Ce n’est qu’en acceptant ce manque à être qui fait que le parlêtre ne pourra jamais tout dire, que la vérité ne sera jamais toute et que le réel est de l’ordre de l’impossible,
que pourra surgir une énonciation qui peut permettre à un sujet de s’évader de l’Empire du Signe.
Les avalanches successives d’images-sons non élaborées, non filtrées par la prise de distance indispensable au temps pour comprendre,
peuvent venir boucher notre capacité à accueillir le réel comme impossible et nous confiner dans une impuissance seulement commensurable à l’angoisse qu’elle accompagne.
Ce confinement de la pensée me paraît au moins aussi traumatisant que le confinement physique auquel nous sommes contraints.
On sait que le mot angoisse vient du latin angustia qui veut dire resserrement, le verbe ango signifiant serrer.

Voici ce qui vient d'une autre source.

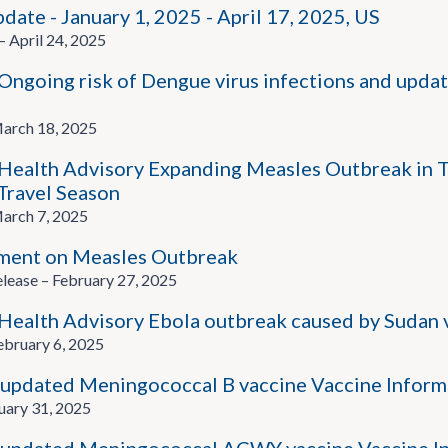
ate - January 1, 2025 - April 17, 2025, US
pril 24, 2025
going risk of Dengue virus infections and updat
rch 18, 2025
alth Advisory Expanding Measles Outbreak in T
ravel Season
rch 7, 2025
ment on Measles Outbreak
ease – February 27, 2025
alth Advisory Ebola outbreak caused by Sudan v
bruary 6, 2025
updated Meningococcal B vaccine Vaccine Inform
uary 31, 2025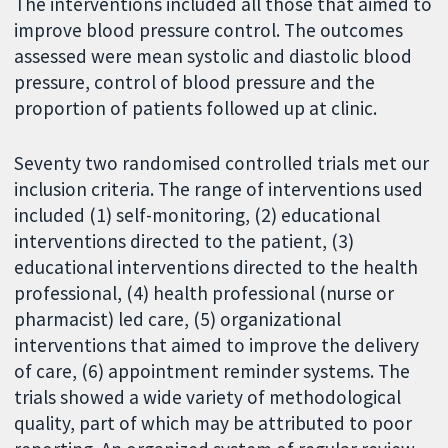
The interventions included all those that aimed to
improve blood pressure control. The outcomes
assessed were mean systolic and diastolic blood
pressure, control of blood pressure and the
proportion of patients followed up at clinic.
Seventy two randomised controlled trials met our
inclusion criteria. The range of interventions used
included (1) self-monitoring, (2) educational
interventions directed to the patient, (3)
educational interventions directed to the health
professional, (4) health professional (nurse or
pharmacist) led care, (5) organizational
interventions that aimed to improve the delivery
of care, (6) appointment reminder systems. The
trials showed a wide variety of methodological
quality, part of which may be attributed to poor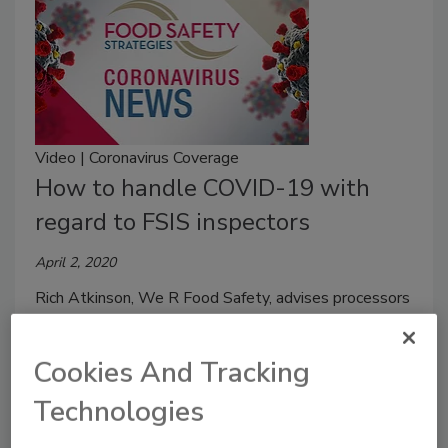
Video | Coronavirus Coverage
How to handle COVID-19 with
regard to FSIS inspectors
April 2, 2020
Rich Atkinson, We R Food Safety, advises processors
on how to protect themselves from COVID-19 when
it comes to the FSIS inspector population.
Cookies And Tracking
Technologies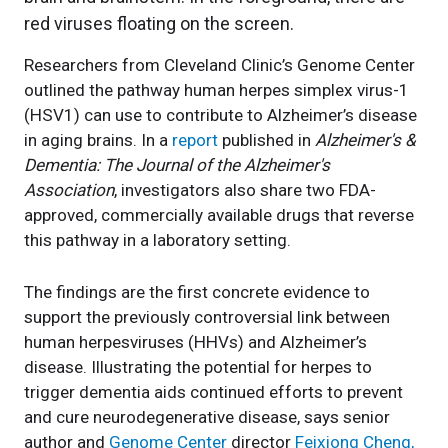
Researchers from Cleveland Clinic’s Genome Center
outlined the pathway human herpes simplex virus-1
(HSV1) can use to contribute to Alzheimer’s disease
in aging brains. In a
report
published in
Alzheimer's &
Dementia: The Journal of the Alzheimer's
Association
, investigators also share two FDA-
approved, commercially available drugs that reverse
this pathway in a laboratory setting.
The findings are the first concrete evidence to
support the previously controversial link between
human herpesviruses (HHVs) and Alzheimer’s
disease. Illustrating the potential for herpes to
trigger dementia aids continued efforts to prevent
and cure neurodegenerative disease, says senior
author and
Genome Center
director
Feixiong Cheng,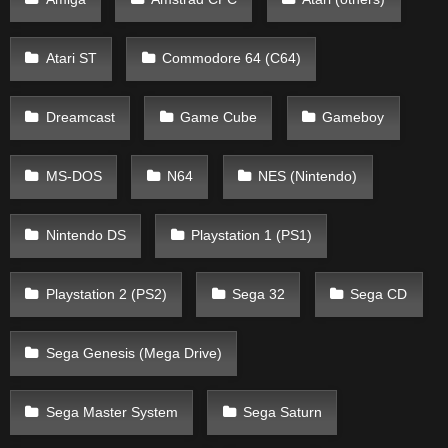
Atari ST
Commodore 64 (C64)
Dreamcast
Game Cube
Gameboy
MS-DOS
N64
NES (Nintendo)
Nintendo DS
Playstation 1 (PS1)
Playstation 2 (PS2)
Sega 32
Sega CD
Sega Genesis (Mega Drive)
Sega Master System
Sega Saturn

L’affect d’angoisse est consubstantielle au confinement,
mais, si à l’angoisse physique liée à un périmètre resserré s’ajoute une angoisse liée à un trop plein de représentations, que celles-ci soit de choses ou de mots,
le confinement peut atteindre le niveau d’un trauma sidérant qui paralyse toute la dynamique psychique.
Lacan soutenait « Ainsi le symbole se manifeste d’abord comme le meurtre de la chose et cette mort constitue dans le sujet l’éternisation de son désir »
Il est bien difficile en cette période de crise de maintenir cette distance entre la chose et le mot,
distance indispensable au maintien d’une énergie psychique et à un temps pour comprendre.
La musique, la danse, le dessin ou la peinture, la lecture, la poésie sans aucun doute, actualisent cette distance là.
Je finirai comme j’ai commencé avec Hugo qui nous rappelle que
« La destinée nous tend parfois un verre de folie à boire. Une main sort du nuage et nous offre brusquement la coupe sombre où est l’ivresse inconnue. »
Nous ne devons pas nous enivrer d’images et de mots mais nous ne pouvons qu’accepter cette coupe sombre qui nous est tendue...
Bon courage à tous, et à très bientôt j’espère.